Job =>
Could you return every line from the one containing "SEO Jakarta: Langkah & Alasan" down to the end of the items, both ends included, unchanged and without the pictures?

Dataset records =>
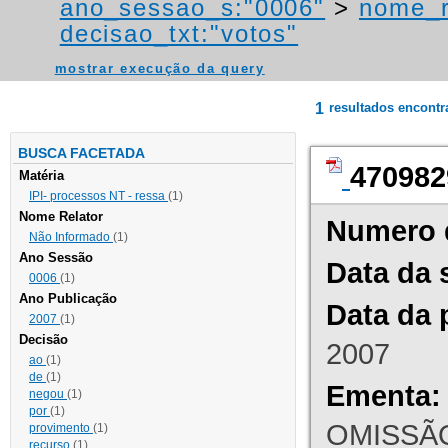
ano_sessao_s:"0006"
>
nome_r
decisao_txt:"votos"
mostrar execução da query
1
resultados encont
BUSCA FACETADA
470982
Matéria
IPI- processos NT - ressa
(1)
Nome Relator
Numero 
Não Informado
(1)
Ano Sessão
Data da 
0006
(1)
Ano Publicação
Data da 
2007
(1)
Decisão
2007
ao
(1)
de
(1)
Ementa:
negou
(1)
por
(1)
OMISSÃO
provimento
(1)
recurso
(1)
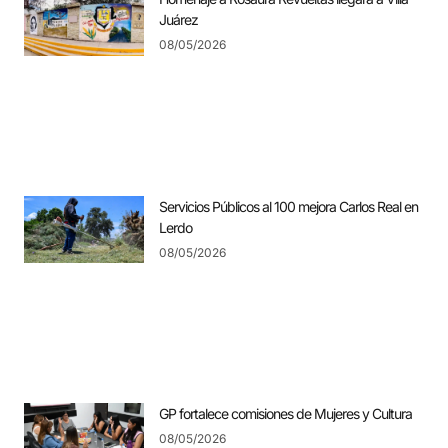
Juárez
08/05/2026
Servicios Públicos al 100 mejora Carlos Real en
Lerdo
08/05/2026
GP fortalece comisiones de Mujeres y Cultura
08/05/2026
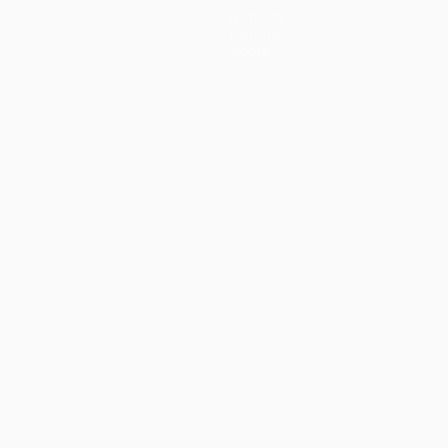
Notícias
História
Sobre
iano
Português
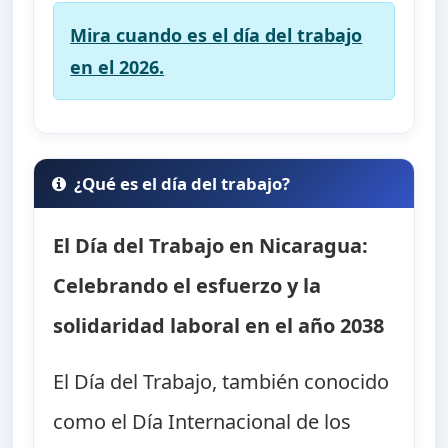
Mira cuando es el día del trabajo
en el 2026.
¿Qué es el día del trabajo?
El Día del Trabajo en Nicaragua:
Celebrando el esfuerzo y la
solidaridad laboral en el año 2038
El Día del Trabajo, también conocido
como el Día Internacional de los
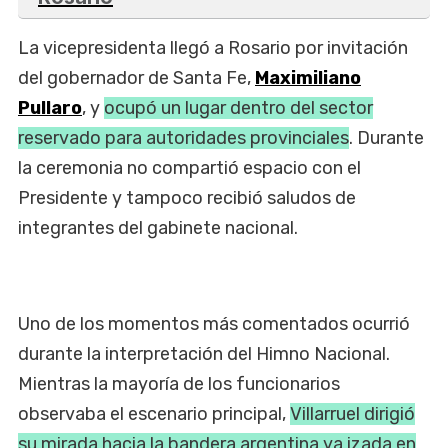
La vicepresidenta llegó a Rosario por invitación
del gobernador de Santa Fe,
Maximiliano
Pullaro
, y
ocupó un lugar dentro del sector
reservado para autoridades provinciales
. Durante
la ceremonia no compartió espacio con el
Presidente y tampoco recibió saludos de
integrantes del gabinete nacional.
Uno de los momentos más comentados ocurrió
durante la interpretación del Himno Nacional.
Mientras la mayoría de los funcionarios
observaba el escenario principal,
Villarruel dirigió
su mirada hacia la bandera argentina ya izada en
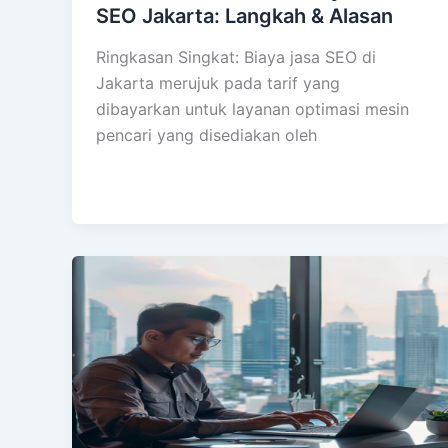
SEO Jakarta: Langkah & Alasan
Ringkasan Singkat: Biaya jasa SEO di
Jakarta merujuk pada tarif yang
dibayarkan untuk layanan optimasi mesin
pencari yang disediakan oleh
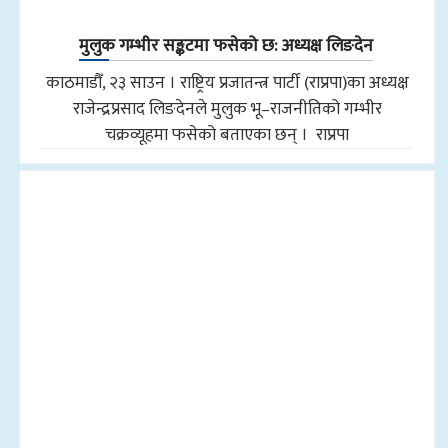
मुलुक गम्भीर सङ्कटमा फसेको छ: अध्यक्ष लिङदेन
काठमाडौँ, २३ साउन । राष्ट्रिय प्रजातन्त्र पार्टी (राप्रपा)का अध्यक्ष
राजेन्द्रप्रसाद लिङदेनले मुलुक भू–राजनीतिको गम्भीर
चक्रव्यूहमा फसेको बताएका छन् । राप्रपा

Exercise response =>
SEO Jakarta: Langkah & Alasan
Ringkasan Singkat: Biaya jasa SEO di
Jakarta merujuk pada tarif yang
dibayarkan untuk layanan optimasi mesin
pencari yang disediakan oleh
मुलुक गम्भीर सङ्कटमा फसेको छ: अध्यक्ष लिङदेन
काठमाडौँ, २३ साउन । राष्ट्रिय प्रजातन्त्र पार्टी (राप्रपा)का अध्यक्ष
राजेन्द्रप्रसाद लिङदेनले मुलुक भू–राजनीतिको गम्भीर
चक्रव्यूहमा फसेको बताएका छन् । राप्रपा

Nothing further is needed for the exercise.